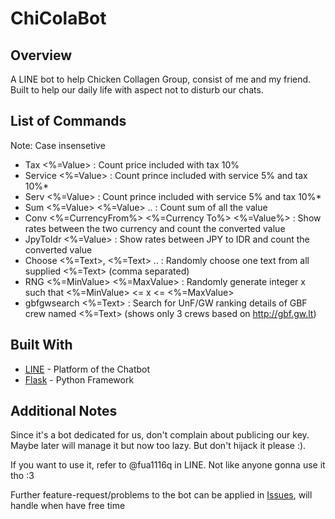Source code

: # ChiColaBot

## Overview
A LINE bot to help Chicken Collagen Group, consist of me and my friend. Built to help our daily life with aspect not to disturb our chats. 

## List of Commands
Note: Case insensetive
* Tax <%=Value> : Count price included with tax 10%
* Service <%=Value> : Count prince included with service 5% and tax 10%*
* Serv <%=Value> : Count prince included with service 5% and tax 10%*
* Sum <%=Value> <%=Value> .. : Count sum of all the value
* Conv <%=CurrencyFrom%> <%=Currency To%> <%=Value%> : Show rates between the two currency and count the converted value
* JpyToIdr <%=Value> : Show rates between JPY to IDR and count the converted value
* Choose <%=Text>, <%=Text> .. : Randomly choose one text from all supplied <%=Text> (comma separated)
* RNG <%=MinValue> <%=MaxValue> : Randomly generate integer x such that <%=MinValue> <= x <= <%=MaxValue>
* gbfgwsearch <%=Text> : Search for UnF/GW ranking details of GBF crew named <%=Text> (shows only 3 crews based on http://gbf.gw.lt)

## Built With
* [LINE](https://developers.line.me/en/) - Platform of the Chatbot
* [Flask](http://flask.pocoo.org/) - Python Framework

## Additional Notes
Since it's a bot dedicated for us, don't complain about publicing our key. 
Maybe later will manage it but now too lazy. But don't hijack it please :).

If you want to use it, refer to @fua1116q in LINE. Not like anyone gonna use it tho :3

Further feature-request/problems to the bot can be applied in [Issues](https://github.com/Azudeus/ChiColaBot/issues), will handle when have free time
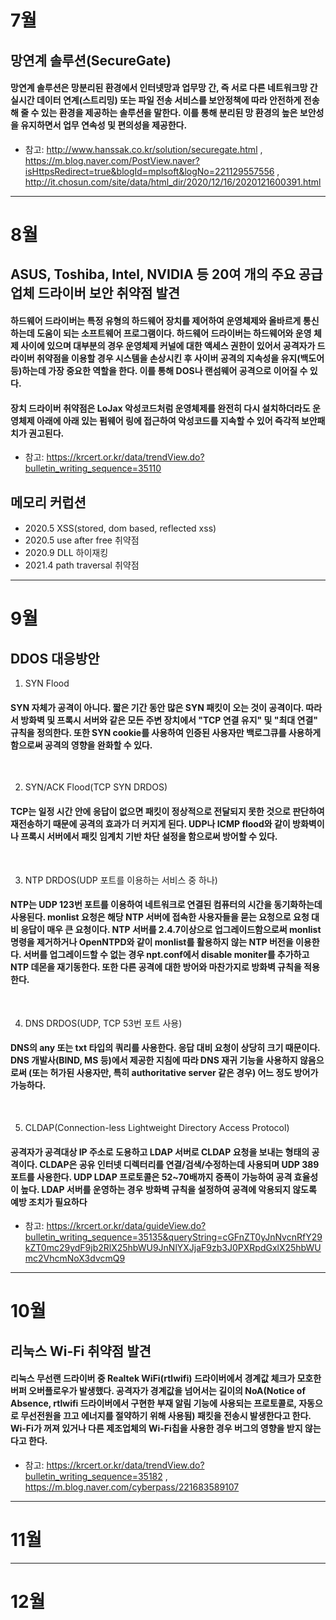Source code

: # 7월
## 망연계 솔루션(SecureGate)
#### 망연계 솔루션은 망분리된 환경에서 인터넷망과 업무망 간, 즉 서로 다른 네트워크망 간 실시간 데이터 연계(스트리밍) 또는 파일 전송 서비스를 보안정책에 따라 안전하게 전송해 줄 수 있는 환경을 제공하는 솔루션을 말한다. 이를 통해 분리된 망 환경의 높은 보안성을 유지하면서 업무 연속성 및 편의성을 제공한다.

* 참고: <http://www.hanssak.co.kr/solution/securegate.html> , <https://m.blog.naver.com/PostView.naver?isHttpsRedirect=true&blogId=mplsoft&logNo=221129557556> , <http://it.chosun.com/site/data/html_dir/2020/12/16/2020121600391.html>

----------------------------------------------------------------------

# 8월
## ASUS, Toshiba, Intel, NVIDIA 등 20여 개의 주요 공급 업체 드라이버 보안 취약점 발견
#### 하드웨어 드라이버는 특정 유형의 하드웨어 장치를 제어하여 운영체제와 올바르게 통신하는데 도움이 되는 소프트웨어 프로그램이다. 하드웨어 드라이버는 하드웨어와 운영 체제 사이에 있으며 대부분의 경우 운영체제 커널에 대한 액세스 권한이 있어서 공격자가 드라이버 취약점을 이용할 경우 시스템을 손상시킨 후 사이버 공격의 지속성을 유지(백도어 등)하는데 가장 중요한 역할을 한다. 이를 통해 DOS나 랜섬웨어 공격으로 이어질 수 있다.
#### 장치 드라이버 취약점은 LoJax 악성코드처럼 운영체제를 완전히 다시 설치하더라도 운영체제 아래에 아래 있는 펌웨어 링에 접근하여 악성코드를 지속할 수 있어 즉각적 보안패치가 권고된다.

* 참고: <https://krcert.or.kr/data/trendView.do?bulletin_writing_sequence=35110>

## 메모리 커럽션
#### 
+ 2020.5 XSS(stored, dom based, reflected xss)
+ 2020.5 use after free 취약점
+ 2020.9 DLL 하이재킹
+ 2021.4 path traversal 취약점

----------------------------------------------------------------------

# 9월
## DDOS 대응방안
1. SYN Flood
#### SYN 자체가 공격이 아니다. 짧은 기간 동안 많은 SYN 패킷이 오는 것이 공격이다. 따라서 방화벽 및 프록시 서버와 같은 모든 주변 장치에서 "TCP 연결 유지" 및 "최대 연결" 규칙을 정의한다. 또한 SYN cookie를 사용하여 인증된 사용자만 백로그큐를 사용하게 함으로써 공격의 영향을 완화할 수 있다.
</br>

2. SYN/ACK Flood(TCP SYN DRDOS)
#### TCP는 일정 시간 안에 응답이 없으면 패킷이 정상적으로 전달되지 못한 것으로 판단하여 재전송하기 때문에 공격의 효과가 더 커지게 된다. UDP나 ICMP flood와 같이 방화벽이나 프록시 서버에서 패킷 임계치 기반 차단 설정을 함으로써 방어할 수 있다.
</br>

3. NTP DRDOS(UDP 포트를 이용하는 서비스 중 하나)
#### NTP는 UDP 123번 포트를 이용하여 네트워크로 연결된 컴퓨터의 시간을 동기화하는데 사용된다. monlist 요청은 해당 NTP 서버에 접속한 사용자들을 묻는 요청으로 요청 대비 응답이 매우 큰 요청이다. NTP 서버를 2.4.7이상으로 업그레이드함으로써 monlist 명령을 제거하거나 OpenNTPD와 같이 monlist를 활용하지 않는 NTP 버전을 이용한다. 서버를 업그레이드할 수 없는 경우 npt.conf에서 disable moniter를 추가하고 NTP 데몬을 재기동한다. 또한 다른 공격에 대한 방어와 마찬가지로 방화벽 규칙을 적용한다.
</br>

4. DNS DRDOS(UDP, TCP 53번 포트 사용)
#### DNS의 any 또는 txt 타입의 쿼리를 사용한다. 응답 대비 요청이 상당히 크기 때문이다. DNS 개발사(BIND, MS 등)에서 제공한 지침에 따라 DNS 재귀 기능을 사용하지 않음으로써 (또는 허가된 사용자만, 특히 authoritative server 같은 경우) 어느 정도 방어가 가능하다.
</br>

5. CLDAP(Connection-less Lightweight Directory Access Protocol)
#### 공격자가 공격대상 IP 주소로 도용하고 LDAP 서버로 CLDAP 요청을 보내는 형태의 공격이다. CLDAP은 공유 인터넷 디렉터리를 연결/검색/수정하는데 사용되며 UDP 389 포트를 사용한다. UDP LDAP 프로토콜은 52~70배까지 증폭이 가능하여 공격 효율성이 높다. LDAP 서버를 운영하는 경우 방화벽 규칙을 설정하여 공격에 악용되지 않도록 예방 조치가 필요하다

* 참고: <https://krcert.or.kr/data/guideView.do?bulletin_writing_sequence=35135&queryString=cGFnZT0yJnNvcnRfY29kZT0mc29ydF9jb2RlX25hbWU9JnNlYXJjaF9zb3J0PXRpdGxlX25hbWUmc2VhcmNoX3dvcmQ9>

----------------------------------------------------------------------

# 10월
## 리눅스 Wi-Fi 취약점 발견
#### 리눅스 무선랜 드라이버 중 Realtek WiFi(rtlwifi) 드라이버에서 경계값 체크가 모호한 버퍼 오버플로우가 발생했다. 공격자가 경계값을 넘어서는 길이의 NoA(Notice of Absence, rtlwifi 드라이버에서 구현한 부재 알림 기능에 사용되는 프로토콜로, 자동으로 무선전원을 끄고 에너지를 절약하기 위해 사용됨) 패킷을 전송시 발생한다고 한다. Wi-Fi가 꺼져 있거나 다른 제조업체의 Wi-Fi칩을 사용한 경우 버그의 영향을 받지 않는다고 한다.

* 참고: <https://krcert.or.kr/data/trendView.do?bulletin_writing_sequence=35182> , <https://m.blog.naver.com/cyberpass/221683589107>

----------------------------------------------------------------------

# 11월

----------------------------------------------------------------------

# 12월

</br>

Exercise brief:
Skip the pictures, then retype every line above exactly.

Answer to the problem:
Source code

: # ChiColaBot

## Overview
A LINE bot to help Chicken Collagen Group, consist of me and my friend. Built to help our daily life with aspect not to disturb our chats. 

## List of Commands
Note: Case insensetive
* Tax <%=Value> : Count price included with tax 10%
* Service <%=Value> : Count prince included with service 5% and tax 10%*
* Serv <%=Value> : Count prince included with service 5% and tax 10%*
* Sum <%=Value> <%=Value> .. : Count sum of all the value
* Conv <%=CurrencyFrom%> <%=Currency To%> <%=Value%> : Show rates between the two currency and count the converted value
* JpyToIdr <%=Value> : Show rates between JPY to IDR and count the converted value
* Choose <%=Text>, <%=Text> .. : Randomly choose one text from all supplied <%=Text> (comma separated)
* RNG <%=MinValue> <%=MaxValue> : Randomly generate integer x such that <%=MinValue> <= x <= <%=MaxValue>
* gbfgwsearch <%=Text> : Search for UnF/GW ranking details of GBF crew named <%=Text> (shows only 3 crews based on http://gbf.gw.lt)

## Built With
* [LINE](https://developers.line.me/en/) - Platform of the Chatbot
* [Flask](http://flask.pocoo.org/) - Python Framework

## Additional Notes
Since it's a bot dedicated for us, don't complain about publicing our key. 
Maybe later will manage it but now too lazy. But don't hijack it please :).

If you want to use it, refer to @fua1116q in LINE. Not like anyone gonna use it tho :3

Further feature-request/problems to the bot can be applied in [Issues](https://github.com/Azudeus/ChiColaBot/issues), will handle when have free time
Source code

: # 7월
## 망연계 솔루션(SecureGate)
#### 망연계 솔루션은 망분리된 환경에서 인터넷망과 업무망 간, 즉 서로 다른 네트워크망 간 실시간 데이터 연계(스트리밍) 또는 파일 전송 서비스를 보안정책에 따라 안전하게 전송해 줄 수 있는 환경을 제공하는 솔루션을 말한다. 이를 통해 분리된 망 환경의 높은 보안성을 유지하면서 업무 연속성 및 편의성을 제공한다.

* 참고: <http://www.hanssak.co.kr/solution/securegate.html> , <https://m.blog.naver.com/PostView.naver?isHttpsRedirect=true&blogId=mplsoft&logNo=221129557556> , <http://it.chosun.com/site/data/html_dir/2020/12/16/2020121600391.html>

----------------------------------------------------------------------

# 8월
## ASUS, Toshiba, Intel, NVIDIA 등 20여 개의 주요 공급 업체 드라이버 보안 취약점 발견
#### 하드웨어 드라이버는 특정 유형의 하드웨어 장치를 제어하여 운영체제와 올바르게 통신하는데 도움이 되는 소프트웨어 프로그램이다. 하드웨어 드라이버는 하드웨어와 운영 체제 사이에 있으며 대부분의 경우 운영체제 커널에 대한 액세스 권한이 있어서 공격자가 드라이버 취약점을 이용할 경우 시스템을 손상시킨 후 사이버 공격의 지속성을 유지(백도어 등)하는데 가장 중요한 역할을 한다. 이를 통해 DOS나 랜섬웨어 공격으로 이어질 수 있다.
#### 장치 드라이버 취약점은 LoJax 악성코드처럼 운영체제를 완전히 다시 설치하더라도 운영체제 아래에 아래 있는 펌웨어 링에 접근하여 악성코드를 지속할 수 있어 즉각적 보안패치가 권고된다.

* 참고: <https://krcert.or.kr/data/trendView.do?bulletin_writing_sequence=35110>

## 메모리 커럽션
#### 
+ 2020.5 XSS(stored, dom based, reflected xss)
+ 2020.5 use after free 취약점
+ 2020.9 DLL 하이재킹
+ 2021.4 path traversal 취약점

----------------------------------------------------------------------

# 9월
## DDOS 대응방안
1. SYN Flood
#### SYN 자체가 공격이 아니다. 짧은 기간 동안 많은 SYN 패킷이 오는 것이 공격이다. 따라서 방화벽 및 프록시 서버와 같은 모든 주변 장치에서 "TCP 연결 유지" 및 "최대 연결" 규칙을 정의한다. 또한 SYN cookie를 사용하여 인증된 사용자만 백로그큐를 사용하게 함으로써 공격의 영향을 완화할 수 있다.
</br>

2. SYN/ACK Flood(TCP SYN DRDOS)
#### TCP는 일정 시간 안에 응답이 없으면 패킷이 정상적으로 전달되지 못한 것으로 판단하여 재전송하기 때문에 공격의 효과가 더 커지게 된다. UDP나 ICMP flood와 같이 방화벽이나 프록시 서버에서 패킷 임계치 기반 차단 설정을 함으로써 방어할 수 있다.
</br>

3. NTP DRDOS(UDP 포트를 이용하는 서비스 중 하나)
#### NTP는 UDP 123번 포트를 이용하여 네트워크로 연결된 컴퓨터의 시간을 동기화하는데 사용된다. monlist 요청은 해당 NTP 서버에 접속한 사용자들을 묻는 요청으로 요청 대비 응답이 매우 큰 요청이다. NTP 서버를 2.4.7이상으로 업그레이드함으로써 monlist 명령을 제거하거나 OpenNTPD와 같이 monlist를 활용하지 않는 NTP 버전을 이용한다. 서버를 업그레이드할 수 없는 경우 npt.conf에서 disable moniter를 추가하고 NTP 데몬을 재기동한다. 또한 다른 공격에 대한 방어와 마찬가지로 방화벽 규칙을 적용한다.
</br>

4. DNS DRDOS(UDP, TCP 53번 포트 사용)
#### DNS의 any 또는 txt 타입의 쿼리를 사용한다. 응답 대비 요청이 상당히 크기 때문이다. DNS 개발사(BIND, MS 등)에서 제공한 지침에 따라 DNS 재귀 기능을 사용하지 않음으로써 (또는 허가된 사용자만, 특히 authoritative server 같은 경우) 어느 정도 방어가 가능하다.
</br>

5. CLDAP(Connection-less Lightweight Directory Access Protocol)
#### 공격자가 공격대상 IP 주소로 도용하고 LDAP 서버로 CLDAP 요청을 보내는 형태의 공격이다. CLDAP은 공유 인터넷 디렉터리를 연결/검색/수정하는데 사용되며 UDP 389 포트를 사용한다. UDP LDAP 프로토콜은 52~70배까지 증폭이 가능하여 공격 효율성이 높다. LDAP 서버를 운영하는 경우 방화벽 규칙을 설정하여 공격에 악용되지 않도록 예방 조치가 필요하다

* 참고: <https://krcert.or.kr/data/guideView.do?bulletin_writing_sequence=35135&queryString=cGFnZT0yJnNvcnRfY29kZT0mc29ydF9jb2RlX25hbWU9JnNlYXJjaF9zb3J0PXRpdGxlX25hbWUmc2VhcmNoX3dvcmQ9>

----------------------------------------------------------------------

# 10월
## 리눅스 Wi-Fi 취약점 발견
#### 리눅스 무선랜 드라이버 중 Realtek WiFi(rtlwifi) 드라이버에서 경계값 체크가 모호한 버퍼 오버플로우가 발생했다. 공격자가 경계값을 넘어서는 길이의 NoA(Notice of Absence, rtlwifi 드라이버에서 구현한 부재 알림 기능에 사용되는 프로토콜로, 자동으로 무선전원을 끄고 에너지를 절약하기 위해 사용됨) 패킷을 전송시 발생한다고 한다. Wi-Fi가 꺼져 있거나 다른 제조업체의 Wi-Fi칩을 사용한 경우 버그의 영향을 받지 않는다고 한다.

* 참고: <https://krcert.or.kr/data/trendView.do?bulletin_writing_sequence=35182> , <https://m.blog.naver.com/cyberpass/221683589107>

----------------------------------------------------------------------

# 11월

----------------------------------------------------------------------

# 12월

</br>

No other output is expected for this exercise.